I try to keep my envy, spite, and avarice under control. And, if I’m going to live rurally, I’m going to have to get over my insects-on-the-food problem. So, a couple days ago I took a deep breath and harvested the bottom leaves off all our collard greens. I salvaged any intact parts that were bigger than bite size, cleaned them and parboiled them. Yesterday, I went mushroom hunting and did the same with a big bowl of boletes.

Tonight, I think I’m going to make them all into a nice, spicy stir fry with some ground pork. At least that way I can pretend it’s take-out Chinese.

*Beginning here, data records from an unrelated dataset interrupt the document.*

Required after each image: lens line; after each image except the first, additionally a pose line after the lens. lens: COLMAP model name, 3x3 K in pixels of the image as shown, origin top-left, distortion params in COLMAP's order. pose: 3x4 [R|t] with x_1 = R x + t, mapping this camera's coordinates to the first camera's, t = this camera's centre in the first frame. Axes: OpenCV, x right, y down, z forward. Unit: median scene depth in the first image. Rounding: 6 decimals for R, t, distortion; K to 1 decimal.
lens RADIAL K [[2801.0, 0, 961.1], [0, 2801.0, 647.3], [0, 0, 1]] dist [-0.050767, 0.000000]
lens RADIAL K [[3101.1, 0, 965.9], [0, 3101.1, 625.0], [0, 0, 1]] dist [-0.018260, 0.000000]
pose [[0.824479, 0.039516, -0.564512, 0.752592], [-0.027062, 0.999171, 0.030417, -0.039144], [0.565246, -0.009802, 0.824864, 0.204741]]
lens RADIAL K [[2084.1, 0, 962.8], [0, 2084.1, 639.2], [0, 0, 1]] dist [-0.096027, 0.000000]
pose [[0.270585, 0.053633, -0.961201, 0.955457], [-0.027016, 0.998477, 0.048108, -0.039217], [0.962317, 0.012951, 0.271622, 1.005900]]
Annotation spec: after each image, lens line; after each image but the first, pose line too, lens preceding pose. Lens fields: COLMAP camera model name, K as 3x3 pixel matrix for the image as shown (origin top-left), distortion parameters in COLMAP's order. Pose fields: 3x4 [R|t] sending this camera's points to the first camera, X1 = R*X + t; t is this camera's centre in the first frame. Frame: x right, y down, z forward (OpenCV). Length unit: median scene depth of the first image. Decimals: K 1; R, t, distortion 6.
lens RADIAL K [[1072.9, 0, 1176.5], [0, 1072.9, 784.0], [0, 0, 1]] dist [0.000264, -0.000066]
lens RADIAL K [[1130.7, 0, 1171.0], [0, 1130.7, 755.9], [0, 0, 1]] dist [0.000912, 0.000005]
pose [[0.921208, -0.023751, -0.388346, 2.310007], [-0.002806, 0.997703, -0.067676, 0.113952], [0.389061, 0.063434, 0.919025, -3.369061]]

2 people are having a conversation about “Primal squeam

  1. I have sincerely thought 15 minutes before posting because I don’t know if it will help or hurt, but here goes…you know, if you think about it, that every morsel that you consumed in NYC had been, “cockroached” at some point. Doesn’t matter if it was at Katz’s. Le Cirque, or your own clean kitchen, they’ve been there. From shipping to storage, to supermarket to you, tiny livestock the whole way along. Sorry.
    So you see, you can do this, you’re an old pro. And how much more benign, somehow, is a garden bug than the Cooper Mini-sized roach I killed in my (clean) East Village kitchen last night. :).

  2. Obviously you didn’t look too closely at all those berries you picked from our batch. With my 3x eyeglasses I see a whole universe of crawling arthropods. How do you think those blackberries get their little woven shrouds if we don’t pick them at just the right moment?